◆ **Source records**
◇ ◇ ◇

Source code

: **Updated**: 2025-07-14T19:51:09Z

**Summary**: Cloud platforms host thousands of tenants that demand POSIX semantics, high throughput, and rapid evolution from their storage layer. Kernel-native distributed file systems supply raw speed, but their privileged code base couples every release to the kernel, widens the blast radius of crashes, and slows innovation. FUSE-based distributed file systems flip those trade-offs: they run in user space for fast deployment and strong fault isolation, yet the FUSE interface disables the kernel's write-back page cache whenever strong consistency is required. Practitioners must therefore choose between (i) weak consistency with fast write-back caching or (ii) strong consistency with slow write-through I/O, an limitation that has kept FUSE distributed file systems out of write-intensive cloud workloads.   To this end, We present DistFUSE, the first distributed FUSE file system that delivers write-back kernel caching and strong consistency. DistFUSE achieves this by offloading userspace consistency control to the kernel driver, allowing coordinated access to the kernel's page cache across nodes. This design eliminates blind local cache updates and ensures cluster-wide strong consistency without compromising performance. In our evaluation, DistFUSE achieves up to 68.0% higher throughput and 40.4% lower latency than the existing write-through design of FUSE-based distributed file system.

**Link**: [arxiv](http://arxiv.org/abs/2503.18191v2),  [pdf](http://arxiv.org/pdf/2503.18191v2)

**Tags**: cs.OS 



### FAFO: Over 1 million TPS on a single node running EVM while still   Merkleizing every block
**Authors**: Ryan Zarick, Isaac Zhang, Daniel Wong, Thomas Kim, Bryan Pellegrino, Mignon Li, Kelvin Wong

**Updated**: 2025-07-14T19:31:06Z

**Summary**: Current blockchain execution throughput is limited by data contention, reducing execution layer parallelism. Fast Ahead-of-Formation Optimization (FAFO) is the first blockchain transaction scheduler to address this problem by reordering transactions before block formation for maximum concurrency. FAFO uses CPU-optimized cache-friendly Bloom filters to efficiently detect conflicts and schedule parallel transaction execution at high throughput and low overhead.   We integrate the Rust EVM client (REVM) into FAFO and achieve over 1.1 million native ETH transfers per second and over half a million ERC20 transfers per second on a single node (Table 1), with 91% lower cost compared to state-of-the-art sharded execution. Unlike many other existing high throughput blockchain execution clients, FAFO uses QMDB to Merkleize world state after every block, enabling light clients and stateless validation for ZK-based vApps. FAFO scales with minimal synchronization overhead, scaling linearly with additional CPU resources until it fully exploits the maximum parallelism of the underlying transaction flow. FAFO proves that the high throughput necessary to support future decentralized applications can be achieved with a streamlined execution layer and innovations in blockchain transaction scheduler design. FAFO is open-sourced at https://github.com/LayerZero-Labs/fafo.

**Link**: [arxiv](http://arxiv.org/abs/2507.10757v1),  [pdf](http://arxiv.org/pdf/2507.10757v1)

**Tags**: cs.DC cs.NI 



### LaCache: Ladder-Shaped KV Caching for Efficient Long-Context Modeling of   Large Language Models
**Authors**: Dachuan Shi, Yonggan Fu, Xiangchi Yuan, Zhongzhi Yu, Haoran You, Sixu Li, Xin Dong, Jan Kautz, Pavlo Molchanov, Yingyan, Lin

◇ ◇ ◇

◆ **WORK REQUEST**
Reproduce the lines from the one containing "### LaCache: Ladder-Shaped" through the end of the entries, inclusive, swapping "Efficient" for "Scalable" and leaving everything else unchanged.

◆ **REPLY**
### LaCache: Ladder-Shaped KV Caching for Scalable Long-Context Modeling of   Large Language Models
**Authors**: Dachuan Shi, Yonggan Fu, Xiangchi Yuan, Zhongzhi Yu, Haoran You, Sixu Li, Xin Dong, Jan Kautz, Pavlo Molchanov, Yingyan, Lin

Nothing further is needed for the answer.